WaveNet launches in the Google Assistant

Published
Authors

Aäron van den Oord, Tom Walters

Just over a year ago we presented WaveNet, a new deep neural network for generating raw audio waveforms that is capable of producing better and more realistic-sounding speech than existing techniques. At that time, the model was a research prototype and was too computationally intensive to work in consumer products.

But over the last 12 months we have worked hard to significantly improve both the speed and quality of our model and today we are proud to announce that an updated version of WaveNet is being used to generate the Google Assistant voices for US English and Japanese across all platforms.

Using the new WaveNet model results in a range of more natural sounding voices for the Assistant.

US English voice I

US English voice II

US English third party voice

Japanese voice

To understand why WaveNet improves on the current state of the art, it is useful to understand how text-to-speech (TTS) - or speech synthesis - systems work today.

The majority of these are based on so-called concatenative TTS, which uses a large database of high-quality recordings, collected from a single voice actor over many hours. These recordings are split into tiny chunks that can then be combined - or concatenated - to form complete utterances as needed. However, these systems can result in unnatural sounding voices and are also difficult to modify because a whole new database needs to be recorded each time a set of changes, such as new emotions or intonations, are needed.

To overcome some of these problems, an alternative model known as parametric TTS is sometimes used. This does away with the need for concatenating sounds by using a series of rules and parameters about grammar and mouth movements to guide a computer-generated voice. Although cheaper and quicker, this method creates less natural sounding voices.

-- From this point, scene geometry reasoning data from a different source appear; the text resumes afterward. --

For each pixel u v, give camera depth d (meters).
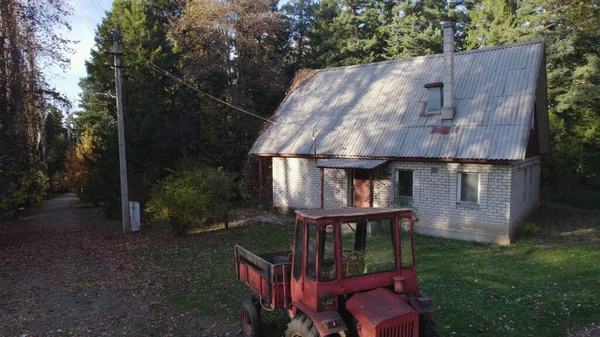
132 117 25.80
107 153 24.08
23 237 18.30
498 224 13.55
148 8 30.00
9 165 17.52
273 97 31.67
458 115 15.38
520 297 8.50
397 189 16.00
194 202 15.85
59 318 8.35
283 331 7.13
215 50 28.03
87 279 11.15
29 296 9.80
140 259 13.27
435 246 13.45
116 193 23.19
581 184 22.83
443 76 16.31
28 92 17.70
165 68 28.11
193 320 8.02
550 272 10.16
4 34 16.44
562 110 24.22
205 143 28.48
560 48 24.20
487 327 7.10
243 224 18.45
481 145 13.77
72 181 35.88
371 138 16.91
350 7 38.69
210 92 28.30
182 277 10.99
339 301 5.36
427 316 5.47
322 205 17.48
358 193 17.50
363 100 19.27
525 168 16.20
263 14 28.22
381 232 5.66
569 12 20.64
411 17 32.41
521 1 28.72
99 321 8.14
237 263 7.97
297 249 5.78
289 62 37.19
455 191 14.46
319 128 19.33
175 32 27.83
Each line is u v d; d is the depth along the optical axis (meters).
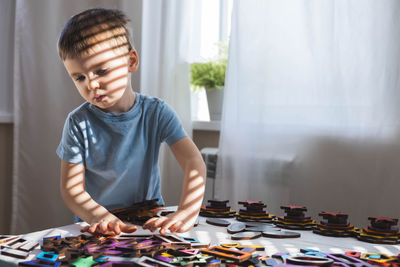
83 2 1.92
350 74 1.30
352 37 1.30
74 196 0.82
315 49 1.37
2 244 0.63
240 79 1.50
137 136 0.94
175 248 0.61
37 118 1.98
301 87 1.41
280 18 1.44
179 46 1.72
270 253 0.61
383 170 1.25
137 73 1.77
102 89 0.79
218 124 1.72
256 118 1.49
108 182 0.93
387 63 1.24
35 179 1.98
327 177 1.36
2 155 2.05
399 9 1.22
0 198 2.04
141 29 1.79
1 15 2.06
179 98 1.73
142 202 0.87
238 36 1.51
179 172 1.76
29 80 1.98
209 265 0.53
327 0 1.34
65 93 1.96
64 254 0.56
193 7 1.72
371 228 0.72
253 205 0.85
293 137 1.43
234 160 1.52
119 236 0.69
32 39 1.97
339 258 0.58
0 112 2.07
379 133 1.26
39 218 1.98
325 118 1.36
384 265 0.54
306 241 0.69
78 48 0.76
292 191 1.43
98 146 0.91
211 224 0.80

WaveNet takes a totally different approach. In the original paper we described a deep generative model that can create individual waveforms from scratch, one sample at a time, with 16,000 samples per second and seamless transitions between individual sounds.

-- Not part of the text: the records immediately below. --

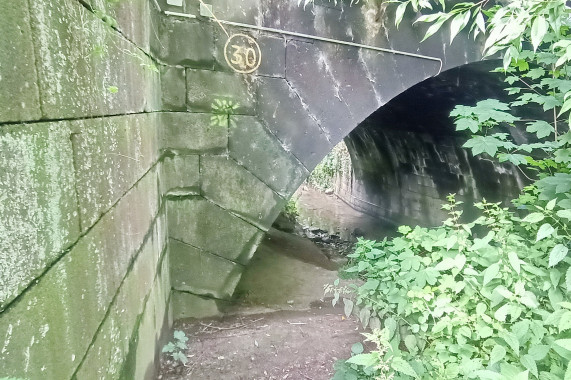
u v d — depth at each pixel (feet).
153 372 7.86
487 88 16.97
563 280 6.91
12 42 2.64
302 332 10.63
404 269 8.27
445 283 7.60
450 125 23.68
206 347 9.75
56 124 3.32
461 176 27.32
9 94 2.60
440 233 9.07
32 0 2.93
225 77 9.75
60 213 3.36
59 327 3.31
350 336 10.43
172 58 9.28
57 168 3.32
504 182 23.44
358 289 9.42
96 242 4.31
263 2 9.68
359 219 39.40
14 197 2.64
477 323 6.98
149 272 7.41
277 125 10.40
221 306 11.01
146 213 7.14
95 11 4.42
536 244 7.70
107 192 4.73
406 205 35.19
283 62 10.15
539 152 18.39
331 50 10.57
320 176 56.29
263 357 9.43
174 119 9.57
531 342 6.05
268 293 13.46
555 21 4.65
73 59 3.73
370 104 11.28
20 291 2.68
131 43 6.16
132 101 6.16
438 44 11.76
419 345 7.74
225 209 10.39
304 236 27.78
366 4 10.60
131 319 5.90
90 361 4.08
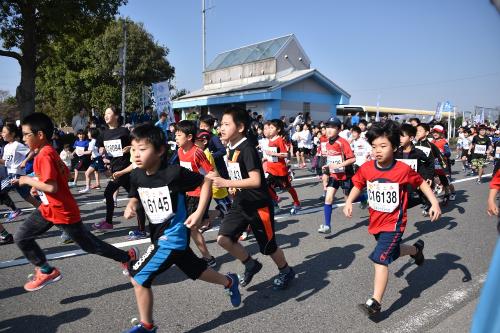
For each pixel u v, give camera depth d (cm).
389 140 342
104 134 576
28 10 1372
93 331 313
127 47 2855
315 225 648
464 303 368
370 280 418
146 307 285
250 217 363
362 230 615
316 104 2294
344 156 578
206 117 632
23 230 361
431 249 527
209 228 604
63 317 335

The structure of the convolutional neural network that underpins the original WaveNet model

It was built using a convolutional neural network, which was trained on a large dataset of speech samples. During this training phase, the network determined the underlying structure of the speech, such as which tones followed each other and what waveforms were realistic (and which were not). The trained network then synthesised a voice one sample at a time, with each generated sample taking into account the properties of the previous sample. The resulting voice contained natural intonation and other features such as lip smacks. Its “accent” depended on the voices it had trained on, opening up the possibility of creating any number of unique voices from blended datasets. As with all text-to-speech systems, WaveNet used a text input to tell it which words it should generate in response to a query.

Building up sound waves at such high-fidelity using the original model was computationally expensive, meaning WaveNet showed promise but was not something we could deploy in the real world. But over the last 12 months our teams have worked hard to develop a new model that is capable of more quickly generating waveforms. It is also now capable of running at scale and is the first product to launch on Google’s latest TPU cloud infrastructure.

The WaveNet team will now turn their focus to preparing a publication detailing the research behind the new model, but the results speak for themselves. The new, improved WaveNet model still generates a raw waveform but at speeds 1,000 times faster than the original model, meaning it requires just 50 milliseconds to create one second of speech. In fact, the model is not just quicker, but also higher-fidelity, capable of creating waveforms with 24,000 samples a second. We have also increased the resolution of each sample from 8 bits to 16 bits, the same resolution used in compact discs.

This makes the new model more natural sounding according to tests with human listeners. For example, the new US English voice I gets a mean-opinion-score (MOS) of 4.347 on a scale of 1-5, where even human speech is rated at just 4.667.

The new model also retains the flexibility of the original WaveNet, allowing us to make better use of large amounts of data during the training phase. Specifically, we can train the network using data from multiple voices. This can then be used to generate high-quality, nuanced voices even where there is little training data available for the desired output voice.

We believe this is just the start for WaveNet and we are excited by the possibilities that the power of a voice interface could now unlock for all the world's languages.